### Trabajo a realizar:
A - Responde a partir del texto sobre Catalina García González:
(i) ¿En qué fecha nació Catalina García?
(ii) ¿Qué línea de viajeros creó en 1908?
(iii) ¿Qué matrícula llevaba el Hispano–Suizo que compró en 1928?
B - Transcribe del texto sobre Catalina García González el fragmento que comienza en las palabras "Así hasta 1925, cuando" y termina después de "toscos caminos rurales.".

### Texto para revisar:
——————————

CATALINA GARCÍA GONZÁLEZ: 1ª ESPAÑOLA CON CARNET DE CONDUCIR

Era el año 1925 cuando esta singular leonesa entraba en la historia, aunque a ella lo que le preocupaba era poder comenzar a trabajar al volante de aquel coche de matricula LE-934 comprado antes de obtener el permiso de conducir.

El Real Decreto de 23 de julio de 1918, establecía que para acceder al permiso de conducir se debía conseguir un certificado médico que demostrara, entre otras cosas, las suficientes capacidades auditivas y visuales, y un certificado de buena conducta expedido por la Alcaldía. La edad a la que se podía solicitar el permiso estaba comprendida entre los 18 y los 77 años. Los menores de edad y las mujeres también podían obtener el permiso, pero debían presentar autorización paterna o marital. También se debía demostrar otras aptitudes como saber leer y escribir, conocer el reglamento y saber conducir. Esto último se demostraba ante ingenieros de caminos, civiles, mecánicos o de cualquier otra rama previamente designados por el gobernador civil de la provincia. Resulta curioso es su artículo 33, que prohibía realizar durante la marcha cualquier actividad que pudiera causar distracción, entre las que se detalla de forma concreta la prohibición de fumar.

Catalina García nació en Puebla de Lillo (León) el 14 de abril de 1888, hija de Baltasar García, un Guardia civil de Rioseco de Tapia, y de Juliana González, ama de casa,de Puebla de Lillo.

En 1902, cuando Catalina tenía 14 años, se dedicaba a bajar a lomos de su caballo capachos cargados de truchas, para facturarlos en los Ferrocarriles del Norte en La Robla, con destino a Madrid.

Seis años más tarde, en 1908, iniciaría un servicio regular de transporte de viajeros, creando la línea Cofiñal–Puebla de Lillo –Boñar, cuyo servicio realizaba en su coche de caballos con cabida para cuatro-cinco pasajeros, que bajaba por la mañana para regresar por la tarde.

Así hasta 1925, cuando sacó el carnet de conducir, siendo la primera mujer española en conseguirlo. Se examinó en León con su propio coche, el que su marido había adquirido tres años antes, un Ford modelo T, un automóvil de bajo coste producido por Ford Motor Company de Henry Ford desde 1908 a 1927. Con el mismo se introdujo la producción en cadena, popularizando la adquisición de los automóviles. El Ford T fue muy popular en los campos por resistir los toscos caminos rurales.

FORD Modelo T del 1910
Fuente: es.wikipedia.org

En 1928, Catalina compró su segundo coche, un Hispano–Suizo con matrícula LE–1634, con el que consiguió la concesión en exclusiva para la línea, al amparo de la Real Ordenanza aprobada en el año 1924. Esta exclusividad era gratuita, pero estaba condicionada a tener que subir y bajar desde Boñar, el correo a todos los pueblos por donde pasaba y hacía parada: Cofíñal, Puebla de Lillo, El Campo, Las Cuevas, Vegamián, Venta de Ferreras, Valdecastillo, Remellan y Cerecedo, sin obtener ningún tipo de remuneración.

——————————

### Extractos del material:

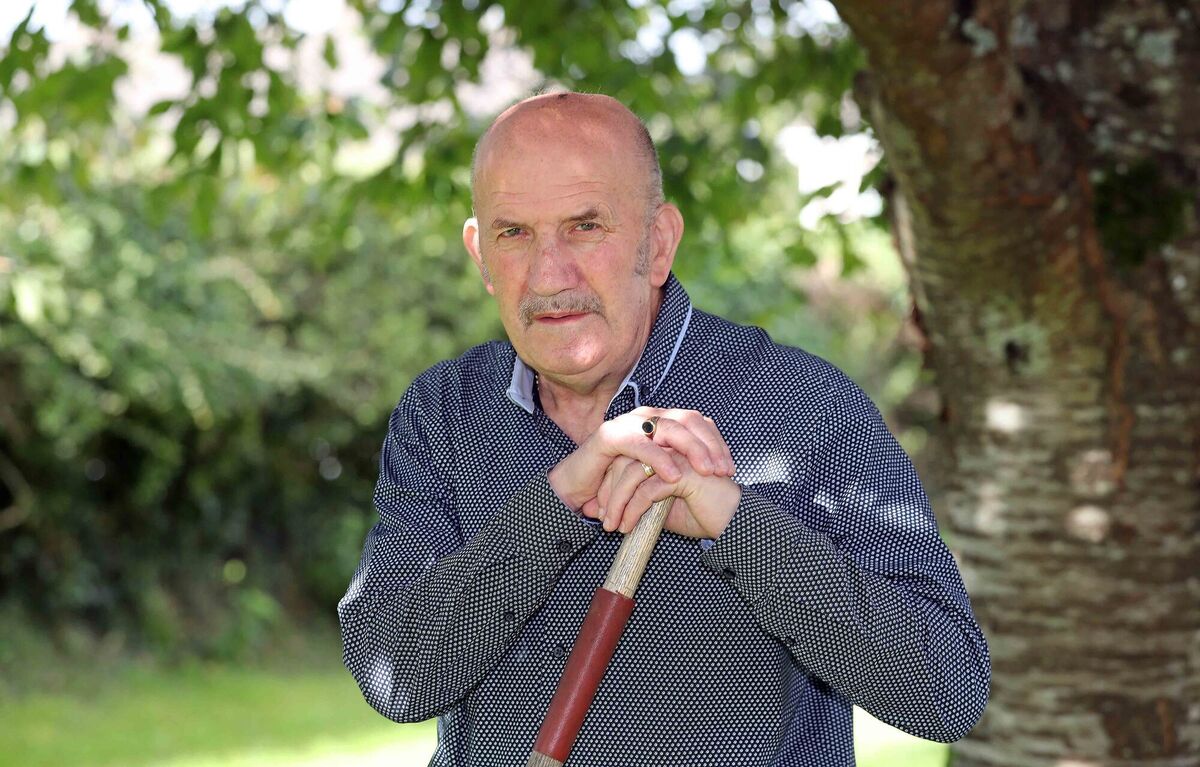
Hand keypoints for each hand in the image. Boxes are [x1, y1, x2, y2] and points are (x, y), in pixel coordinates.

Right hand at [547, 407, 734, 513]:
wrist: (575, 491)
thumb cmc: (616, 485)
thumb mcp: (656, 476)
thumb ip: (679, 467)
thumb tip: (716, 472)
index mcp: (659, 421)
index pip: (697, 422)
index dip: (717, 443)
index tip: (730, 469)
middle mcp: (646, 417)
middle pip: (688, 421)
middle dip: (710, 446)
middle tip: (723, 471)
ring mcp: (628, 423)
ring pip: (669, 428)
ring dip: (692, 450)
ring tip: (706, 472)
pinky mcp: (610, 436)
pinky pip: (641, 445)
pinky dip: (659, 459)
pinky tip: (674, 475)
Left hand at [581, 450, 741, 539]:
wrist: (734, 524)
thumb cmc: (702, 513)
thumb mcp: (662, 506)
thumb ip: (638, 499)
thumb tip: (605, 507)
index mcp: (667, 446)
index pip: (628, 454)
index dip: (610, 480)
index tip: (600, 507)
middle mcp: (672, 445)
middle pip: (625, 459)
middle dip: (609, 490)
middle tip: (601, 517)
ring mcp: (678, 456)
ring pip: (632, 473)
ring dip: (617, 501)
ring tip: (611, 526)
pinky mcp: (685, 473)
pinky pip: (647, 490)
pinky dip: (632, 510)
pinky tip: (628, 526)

——————————

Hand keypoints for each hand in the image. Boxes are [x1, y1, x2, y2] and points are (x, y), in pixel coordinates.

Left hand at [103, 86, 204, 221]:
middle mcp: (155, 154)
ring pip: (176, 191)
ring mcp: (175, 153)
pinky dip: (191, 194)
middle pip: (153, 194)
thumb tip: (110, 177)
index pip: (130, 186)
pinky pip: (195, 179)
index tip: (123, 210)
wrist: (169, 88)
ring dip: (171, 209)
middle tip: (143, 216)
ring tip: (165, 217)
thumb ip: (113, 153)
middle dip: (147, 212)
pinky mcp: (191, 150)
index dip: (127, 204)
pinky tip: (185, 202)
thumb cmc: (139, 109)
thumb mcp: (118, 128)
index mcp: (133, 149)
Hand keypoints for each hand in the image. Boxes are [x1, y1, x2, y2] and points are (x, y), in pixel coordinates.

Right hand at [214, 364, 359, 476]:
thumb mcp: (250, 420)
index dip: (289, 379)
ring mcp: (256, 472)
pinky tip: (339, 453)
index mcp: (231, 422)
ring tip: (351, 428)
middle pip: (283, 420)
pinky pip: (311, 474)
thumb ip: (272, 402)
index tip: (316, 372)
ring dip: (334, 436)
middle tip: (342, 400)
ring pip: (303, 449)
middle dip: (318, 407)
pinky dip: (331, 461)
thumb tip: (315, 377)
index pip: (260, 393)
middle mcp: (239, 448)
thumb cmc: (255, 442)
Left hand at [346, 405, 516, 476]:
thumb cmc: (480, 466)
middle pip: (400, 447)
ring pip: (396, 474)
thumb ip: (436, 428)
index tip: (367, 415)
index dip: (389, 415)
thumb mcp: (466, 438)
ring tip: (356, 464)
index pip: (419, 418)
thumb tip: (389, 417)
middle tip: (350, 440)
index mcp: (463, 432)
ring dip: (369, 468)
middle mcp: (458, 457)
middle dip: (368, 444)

——————————

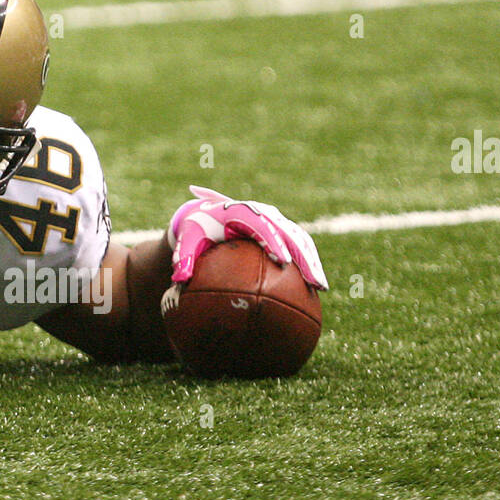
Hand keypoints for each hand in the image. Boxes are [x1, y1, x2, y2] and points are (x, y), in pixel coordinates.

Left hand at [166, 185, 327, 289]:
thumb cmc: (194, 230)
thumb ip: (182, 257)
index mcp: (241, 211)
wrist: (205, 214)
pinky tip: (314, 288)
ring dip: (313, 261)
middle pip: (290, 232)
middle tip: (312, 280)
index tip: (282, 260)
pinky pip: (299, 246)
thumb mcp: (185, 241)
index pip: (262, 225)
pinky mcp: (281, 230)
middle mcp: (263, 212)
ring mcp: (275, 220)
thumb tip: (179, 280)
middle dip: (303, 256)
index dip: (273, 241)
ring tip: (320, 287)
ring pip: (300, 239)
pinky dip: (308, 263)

——————————

### Respuestas del ejercicio:
A -
(i) El 14 de abril de 1888.
(ii) La línea Cofiñal–Puebla de Lillo–Boñar.
(iii) LE–1634.

B -
Así hasta 1925, cuando sacó el carnet de conducir, siendo la primera mujer española en conseguirlo. Se examinó en León con su propio coche, el que su marido había adquirido tres años antes, un Ford modelo T, un automóvil de bajo coste producido por Ford Motor Company de Henry Ford desde 1908 a 1927. Con el mismo se introdujo la producción en cadena, popularizando la adquisición de los automóviles. El Ford T fue muy popular en los campos por resistir los toscos caminos rurales.